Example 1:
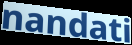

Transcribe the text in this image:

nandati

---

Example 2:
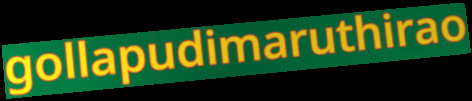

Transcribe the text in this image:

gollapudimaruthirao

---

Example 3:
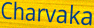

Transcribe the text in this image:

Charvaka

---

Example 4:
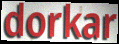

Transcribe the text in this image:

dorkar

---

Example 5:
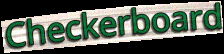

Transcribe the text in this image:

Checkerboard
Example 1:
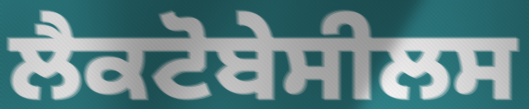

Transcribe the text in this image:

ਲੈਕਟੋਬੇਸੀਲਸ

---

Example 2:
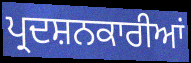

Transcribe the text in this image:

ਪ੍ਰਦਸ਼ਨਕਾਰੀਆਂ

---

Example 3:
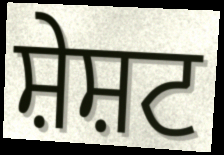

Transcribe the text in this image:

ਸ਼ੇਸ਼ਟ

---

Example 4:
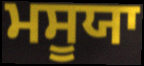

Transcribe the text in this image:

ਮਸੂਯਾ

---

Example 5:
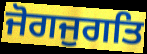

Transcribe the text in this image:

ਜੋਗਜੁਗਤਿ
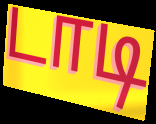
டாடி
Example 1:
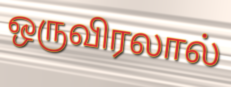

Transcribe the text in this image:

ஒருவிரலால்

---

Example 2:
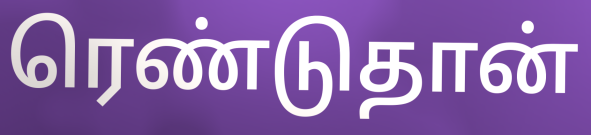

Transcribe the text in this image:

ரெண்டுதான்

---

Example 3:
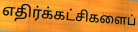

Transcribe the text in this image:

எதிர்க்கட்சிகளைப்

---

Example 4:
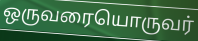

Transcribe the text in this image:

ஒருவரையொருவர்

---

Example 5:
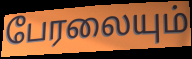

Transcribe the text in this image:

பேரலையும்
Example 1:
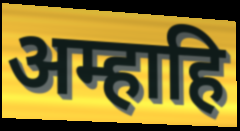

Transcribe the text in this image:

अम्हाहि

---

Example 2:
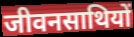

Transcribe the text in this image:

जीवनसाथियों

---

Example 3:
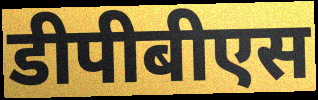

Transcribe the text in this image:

* * * * *

Could you set down the records above word for word, without any of the pictures?

▶ **REPLY TO THE TASK**
Example 1:

Transcribe the text in this image:

nandati

---

Example 2:

Transcribe the text in this image:

gollapudimaruthirao

---

Example 3:

Transcribe the text in this image:

Charvaka

---

Example 4:

Transcribe the text in this image:

dorkar

---

Example 5:

Transcribe the text in this image:

Checkerboard
Example 1:

Transcribe the text in this image:

ਲੈਕਟੋਬੇਸੀਲਸ

---

Example 2:

Transcribe the text in this image:

ਪ੍ਰਦਸ਼ਨਕਾਰੀਆਂ

---

Example 3:

Transcribe the text in this image:

ਸ਼ੇਸ਼ਟ

---

Example 4:

Transcribe the text in this image:

ਮਸੂਯਾ

---

Example 5:

Transcribe the text in this image:

ਜੋਗਜੁਗਤਿ
டாடி
Example 1:

Transcribe the text in this image:

ஒருவிரலால்

---

Example 2:

Transcribe the text in this image:

ரெண்டுதான்

---

Example 3:

Transcribe the text in this image:

எதிர்க்கட்சிகளைப்

---

Example 4:

Transcribe the text in this image:

ஒருவரையொருவர்

---

Example 5:

Transcribe the text in this image:

பேரலையும்
Example 1:

Transcribe the text in this image:

अम्हाहि

---

Example 2:

Transcribe the text in this image:

जीवनसाथियों

---

Example 3:

Transcribe the text in this image:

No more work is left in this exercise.